Today, Occipital is launching Canvas, its first iPad app built in-house. Using the Structure Sensor itself–with industrial design by NewDealDesign–along with a new wide-vision lens that is attached to an iPad, the app takes a full 3D scan of any room in minutes. Instead of measuring every detail of a room before doing some home improvement or presenting an idea to a client, Canvas gives you a model to reference on the go through an intuitive user interface. Simply press a button and move the iPad over the area you want to scan–the UI shows you which parts you’ve scanned already and gives you tips to capture the best scan. Once the scan is complete, tapping different parts of the screen allow you to get either point-to-point or planar measurements, which the company claims are accurate to somewhere between one and 3%. The scans can be transformed into CAD files within two business days if you’re a professional, or used to take measurements between any two points in the room if you’re more of a DIYer.
This kind of technology has long been used by scientists to do things like scan ancient mummies and artifacts. But Canvas is a play for architects, builders, and even DIYers, which it aims to hook by making the tech more accessible. The sensor and lens combo will cost $399, plus $29 per scan to CAD conversion, while the app itself is free.
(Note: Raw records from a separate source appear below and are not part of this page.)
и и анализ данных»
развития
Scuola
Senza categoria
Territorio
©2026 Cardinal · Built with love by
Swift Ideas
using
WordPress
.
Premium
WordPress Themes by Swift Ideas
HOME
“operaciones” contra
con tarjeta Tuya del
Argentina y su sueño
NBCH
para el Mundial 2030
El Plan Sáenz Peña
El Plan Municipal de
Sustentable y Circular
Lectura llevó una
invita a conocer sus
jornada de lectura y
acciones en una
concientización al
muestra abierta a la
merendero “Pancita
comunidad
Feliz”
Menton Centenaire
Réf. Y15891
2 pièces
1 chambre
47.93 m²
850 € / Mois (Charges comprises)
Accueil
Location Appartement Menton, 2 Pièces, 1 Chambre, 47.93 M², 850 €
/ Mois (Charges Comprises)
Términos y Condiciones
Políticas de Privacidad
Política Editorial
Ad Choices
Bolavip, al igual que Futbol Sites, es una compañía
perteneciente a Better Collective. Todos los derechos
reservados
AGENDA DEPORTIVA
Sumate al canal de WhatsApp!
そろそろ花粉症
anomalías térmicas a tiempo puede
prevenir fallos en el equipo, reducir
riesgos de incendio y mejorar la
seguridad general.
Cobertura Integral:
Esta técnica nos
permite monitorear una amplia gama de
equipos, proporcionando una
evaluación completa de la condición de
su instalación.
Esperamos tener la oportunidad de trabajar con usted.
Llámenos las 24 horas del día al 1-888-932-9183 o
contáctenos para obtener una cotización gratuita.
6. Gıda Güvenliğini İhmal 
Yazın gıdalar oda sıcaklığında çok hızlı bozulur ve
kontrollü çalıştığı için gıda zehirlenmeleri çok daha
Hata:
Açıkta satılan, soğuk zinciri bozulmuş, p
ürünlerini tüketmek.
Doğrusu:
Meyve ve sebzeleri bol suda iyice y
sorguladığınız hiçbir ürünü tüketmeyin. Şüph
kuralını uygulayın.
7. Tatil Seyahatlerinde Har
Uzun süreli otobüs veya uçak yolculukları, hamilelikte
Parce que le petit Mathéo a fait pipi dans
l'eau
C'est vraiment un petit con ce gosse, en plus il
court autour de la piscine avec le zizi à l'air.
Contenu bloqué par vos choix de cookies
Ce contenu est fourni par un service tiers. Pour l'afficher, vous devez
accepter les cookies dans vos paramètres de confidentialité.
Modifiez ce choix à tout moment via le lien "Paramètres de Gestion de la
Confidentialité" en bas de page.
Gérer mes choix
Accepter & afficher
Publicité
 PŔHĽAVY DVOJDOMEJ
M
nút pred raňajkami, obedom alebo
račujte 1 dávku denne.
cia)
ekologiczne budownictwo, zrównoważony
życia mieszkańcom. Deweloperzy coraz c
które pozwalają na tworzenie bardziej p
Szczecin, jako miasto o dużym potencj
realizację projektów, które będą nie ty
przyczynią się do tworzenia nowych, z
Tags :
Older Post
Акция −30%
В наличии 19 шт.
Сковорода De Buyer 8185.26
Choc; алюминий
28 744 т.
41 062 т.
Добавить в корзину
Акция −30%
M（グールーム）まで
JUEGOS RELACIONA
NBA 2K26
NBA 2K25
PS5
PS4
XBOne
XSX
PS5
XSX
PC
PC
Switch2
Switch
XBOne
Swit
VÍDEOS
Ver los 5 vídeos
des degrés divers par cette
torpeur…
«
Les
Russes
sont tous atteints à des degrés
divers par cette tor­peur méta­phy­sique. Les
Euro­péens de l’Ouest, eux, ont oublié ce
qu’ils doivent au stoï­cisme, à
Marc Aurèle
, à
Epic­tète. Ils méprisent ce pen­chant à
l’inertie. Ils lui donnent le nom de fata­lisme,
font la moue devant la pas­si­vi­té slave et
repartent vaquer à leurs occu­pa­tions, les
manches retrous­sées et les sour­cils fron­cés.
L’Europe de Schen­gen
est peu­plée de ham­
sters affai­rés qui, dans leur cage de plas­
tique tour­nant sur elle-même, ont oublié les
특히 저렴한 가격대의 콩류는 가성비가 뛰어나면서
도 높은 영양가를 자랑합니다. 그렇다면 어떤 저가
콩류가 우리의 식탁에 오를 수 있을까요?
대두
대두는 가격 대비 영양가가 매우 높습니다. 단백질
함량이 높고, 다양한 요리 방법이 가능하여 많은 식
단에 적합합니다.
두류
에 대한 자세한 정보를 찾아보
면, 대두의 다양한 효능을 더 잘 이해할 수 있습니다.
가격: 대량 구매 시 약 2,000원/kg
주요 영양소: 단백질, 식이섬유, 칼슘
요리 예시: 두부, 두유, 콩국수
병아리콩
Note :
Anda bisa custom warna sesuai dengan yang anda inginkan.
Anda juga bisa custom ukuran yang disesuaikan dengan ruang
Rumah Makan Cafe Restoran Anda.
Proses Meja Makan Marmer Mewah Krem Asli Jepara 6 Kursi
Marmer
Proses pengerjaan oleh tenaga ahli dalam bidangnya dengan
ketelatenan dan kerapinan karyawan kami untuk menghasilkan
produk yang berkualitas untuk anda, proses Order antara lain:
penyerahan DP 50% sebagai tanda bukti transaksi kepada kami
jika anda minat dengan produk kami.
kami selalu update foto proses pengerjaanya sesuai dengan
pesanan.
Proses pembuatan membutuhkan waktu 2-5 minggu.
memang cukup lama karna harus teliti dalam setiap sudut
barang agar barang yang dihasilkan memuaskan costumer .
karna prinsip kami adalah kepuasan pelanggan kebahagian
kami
As architects and designers begin to experiment with how VR and AR can be used in the design of spaces, an accompanying technology that can capture rooms in minutes becomes useful as well. “I think a few years from now we’ll initiate most home projects by somehow mapping your space and sending it out and not actually having anyone come on site,” says Jeffrey Powers, cofounder and CEO of Occipital.
While Occipital is moving towards the construction and design industry, Canvas isn’t meant purely for the pros. Alex Schiff, the app’s lead product designer, says it will allow users to carry a model of their homes in their pockets, and believes the app’s “scan to CAD” option will give home improvement enthusiasts who want to use modeling apps like Google SketchUp access to technology that would normally be out of reach.
Occipital calls this idea the “augmented home,” and Powers and Schiff imagine that Canvas could eventually include full-color scans and the ability to see what potential furniture might look like in the space from any angle. “That opens up to a much much wider set of people that can be engaged in that process of figuring out what they want to do to their space,” Schiff says.
While it’s hard to say whether the design community will take to the app, or if it will have the kind of impact Occipital is hoping for, it represents the early stages of how 3D scanning could be used by architects and designers. “I think we’ll probably look back at today as a time, just like the 1830s, when we just started to have photographs,” says Adam Rodnitzky, the company’s VP of marketing. “We’re now entering the era when we’re going to start having a 3D record of the world around us.”